I don't think it has anything to do with DIY or pressurized. The idea is that the reactor will allow you to utilize all the co2 you produce instead of wasting it when it reaches the surface. Yes you can just run it through the intake side of your filter, but that can be damaging. The reactor is truely the best route to go.


----------



## turtlehead (Nov 27, 2004)

i meant the thing with the bio balls inside.


----------



## skzzle (Nov 8, 2004)

yes that is what i meant also


----------



## turtlehead (Nov 27, 2004)

an external one? not the one with a pump


----------



## skzzle (Nov 8, 2004)

i guess i assumed you meant an external inline reactor

yes you want to use one as they are highly effective and relatively inexpensive to build yourself


----------



## turtlehead (Nov 27, 2004)

any sites on that, sorry for the confusion


----------



## Rob G (Oct 19, 2004)

You might also want to consider a small, power-head-driven, internal reactor. Tom Barr has some good photos of his design over on his site.


----------



## PetersCreek (Jan 17, 2005)

I have an in-tank, powerhead-driven reactor that I bought from AquariumPlant.com. I want to get it out of my tank though, so I'm going to build an inline reactor...and I've chosen this design. I like the clean-out fitting on this design but you may like this simpler design better.
____________
PCAK


----------



## www.glass-gardens.com (Jun 3, 2004)

Wow that first one has some serious plumbing engineering !

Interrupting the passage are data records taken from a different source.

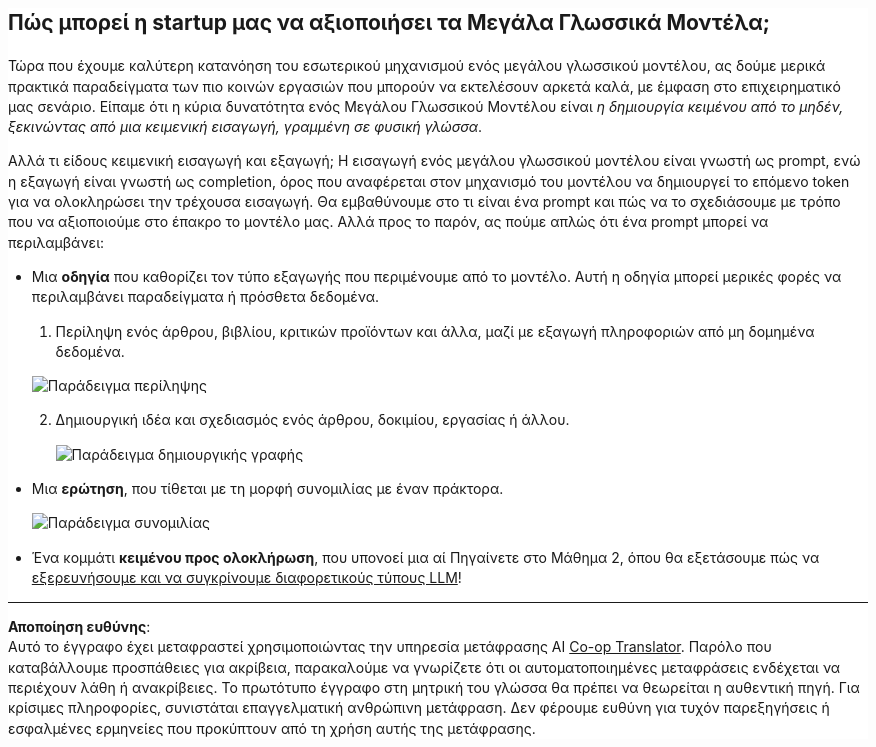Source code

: ## Πώς μπορεί η startup μας να αξιοποιήσει τα Μεγάλα Γλωσσικά Μοντέλα;

Τώρα που έχουμε καλύτερη κατανόηση του εσωτερικού μηχανισμού ενός μεγάλου γλωσσικού μοντέλου, ας δούμε μερικά πρακτικά παραδείγματα των πιο κοινών εργασιών που μπορούν να εκτελέσουν αρκετά καλά, με έμφαση στο επιχειρηματικό μας σενάριο. Είπαμε ότι η κύρια δυνατότητα ενός Μεγάλου Γλωσσικού Μοντέλου είναι _η δημιουργία κειμένου από το μηδέν, ξεκινώντας από μια κειμενική εισαγωγή, γραμμένη σε φυσική γλώσσα_.

Αλλά τι είδους κειμενική εισαγωγή και εξαγωγή;
Η εισαγωγή ενός μεγάλου γλωσσικού μοντέλου είναι γνωστή ως prompt, ενώ η εξαγωγή είναι γνωστή ως completion, όρος που αναφέρεται στον μηχανισμό του μοντέλου να δημιουργεί το επόμενο token για να ολοκληρώσει την τρέχουσα εισαγωγή. Θα εμβαθύνουμε στο τι είναι ένα prompt και πώς να το σχεδιάσουμε με τρόπο που να αξιοποιούμε στο έπακρο το μοντέλο μας. Αλλά προς το παρόν, ας πούμε απλώς ότι ένα prompt μπορεί να περιλαμβάνει:

- Μια **οδηγία** που καθορίζει τον τύπο εξαγωγής που περιμένουμε από το μοντέλο. Αυτή η οδηγία μπορεί μερικές φορές να περιλαμβάνει παραδείγματα ή πρόσθετα δεδομένα.

  1. Περίληψη ενός άρθρου, βιβλίου, κριτικών προϊόντων και άλλα, μαζί με εξαγωγή πληροφοριών από μη δομημένα δεδομένα.
    
    ![Παράδειγμα περίληψης](../../../translated_images/summarization-example.7b7ff97147b3d790477169f442b5e3f8f78079f152450e62c45dbdc23b1423c1.el.png)
  
  2. Δημιουργική ιδέα και σχεδιασμός ενός άρθρου, δοκιμίου, εργασίας ή άλλου.
      
     ![Παράδειγμα δημιουργικής γραφής](../../../translated_images/creative-writing-example.e24a685b5a543ad1287ad8f6c963019518920e92a1cf7510f354e85b0830fbe8.el.png)

- Μια **ερώτηση**, που τίθεται με τη μορφή συνομιλίας με έναν πράκτορα.
  
  ![Παράδειγμα συνομιλίας](../../../translated_images/conversation-example.60c2afc0f595fa599f367d36ccc3909ffc15e1d5265cb33b907d3560f3d03116.el.png)

- Ένα κομμάτι **κειμένου προς ολοκλήρωση**, που υπονοεί μια αί
Πηγαίνετε στο Μάθημα 2, όπου θα εξετάσουμε πώς να [εξερευνήσουμε και να συγκρίνουμε διαφορετικούς τύπους LLM](../02-exploring-and-comparing-different-llms/README.md?WT.mc_id=academic-105485-koreyst)!

---

**Αποποίηση ευθύνης**:  
Αυτό το έγγραφο έχει μεταφραστεί χρησιμοποιώντας την υπηρεσία μετάφρασης AI [Co-op Translator](https://github.com/Azure/co-op-translator). Παρόλο που καταβάλλουμε προσπάθειες για ακρίβεια, παρακαλούμε να γνωρίζετε ότι οι αυτοματοποιημένες μεταφράσεις ενδέχεται να περιέχουν λάθη ή ανακρίβειες. Το πρωτότυπο έγγραφο στη μητρική του γλώσσα θα πρέπει να θεωρείται η αυθεντική πηγή. Για κρίσιμες πληροφορίες, συνιστάται επαγγελματική ανθρώπινη μετάφραση. Δεν φέρουμε ευθύνη για τυχόν παρεξηγήσεις ή εσφαλμένες ερμηνείες που προκύπτουν από τη χρήση αυτής της μετάφρασης.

The second one is most likely just as efficient, probably more common as well, although I would suggest using a brass hosebarb instead of plastic, it could be a weak spot easily snapped off.


----------



## ringram (Jan 10, 2005)

I am setting up a new tank and will be doing the same thing. I'm not sure I've seen the design you're talking about, but I've seen some ideas around on various sites. I have a 10 lb pressurized CO2 cylinder w/ MMM regulator, needle valve, check valve and bubble counter. I decided it might be fun to do a DIY reactor, so... I started looking around for something I could use. Then I found a cylindrical plastic bottle that currently has plant food (which I will find a new home for). The approximate dimensions are: 12"L x 3" Diameter. I will need to silicone seal the lid so no CO2 can escape, but I suppose the best way to do this would be to run a tube from the top of the bottle to the powerhead/tank. The other line should go into the side of the bottle, down below the bio-balls, of which will fill the bottle about 3/4 of the way. For tubing, use the CO2-proof stuff, or whatever they call it -- its cheap and if you have to buy tubing anyway, buy this stuff. I saw some on azgardens.com and I'm sure it can be found elsewhere. Sorry for the long post and for rambling -- this is more or less my thoughts outloud, but hopefully they will be helpful to others wanting to do the same type of thing. Cheers,
-Ryan


----------